When I finish, Grandpa squeezes my shoulder, but in a good job kind of way this time, and Harold comes over to start the car and turn the lights on. “Looking bright, Robbie,” he says, and reaches out for another fist bump, which is kind of our thing.

I’m not feeling all hot and mad and like I could burst anymore.

In the bay next to us, an intern from the technical high school down the street is working. It’s his last day, which is good because he’s taking my jobs. Right now he’s jump-starting a Honda Accord. I know how to do that too. That’s even easier than changing headlights. Grandpa doesn’t let me use the word easy in the garage, though. He tells me it seems easy because I’m good at it. “If it was easy, why would all these people bring their cars in here to have us do it for them?” he says. I guess that makes Grandpa a genius, then. And me too.

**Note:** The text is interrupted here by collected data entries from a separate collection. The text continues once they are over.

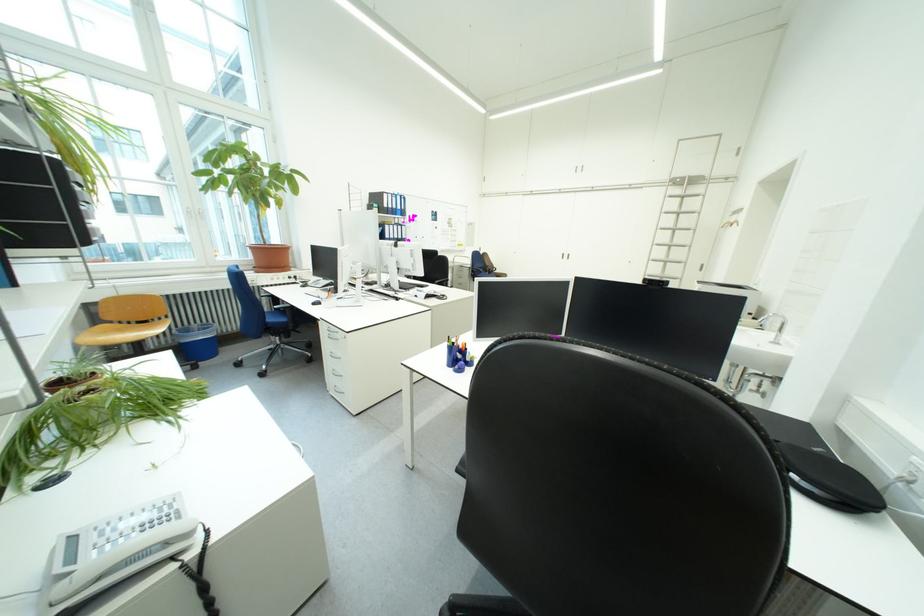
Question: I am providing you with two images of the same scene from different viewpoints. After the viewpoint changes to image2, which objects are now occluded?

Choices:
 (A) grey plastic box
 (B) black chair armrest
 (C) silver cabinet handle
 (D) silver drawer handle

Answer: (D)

Sparks shoot from the Honda’s battery like little tiny fires, and Harold rushes over to help. I know that the little fires mean the intern attached a negative to a positive by accident. Either that or he didn’t connect the jumper cables to the dead battery first. Grandpa says that’s really important and that those sparks can catch fast. I know how that is too.

But right now I feel pretty OK. Far from Ms. Burg and Alex Carter and his clicky-heeled mom.

There are only three places in the whole world that make me feel like this, like I’m not sparky at all. Third base, where Jackie Robinson played; our sugar maple trees in the backyard; and in Grandpa’s garage, fixing something that’s broken.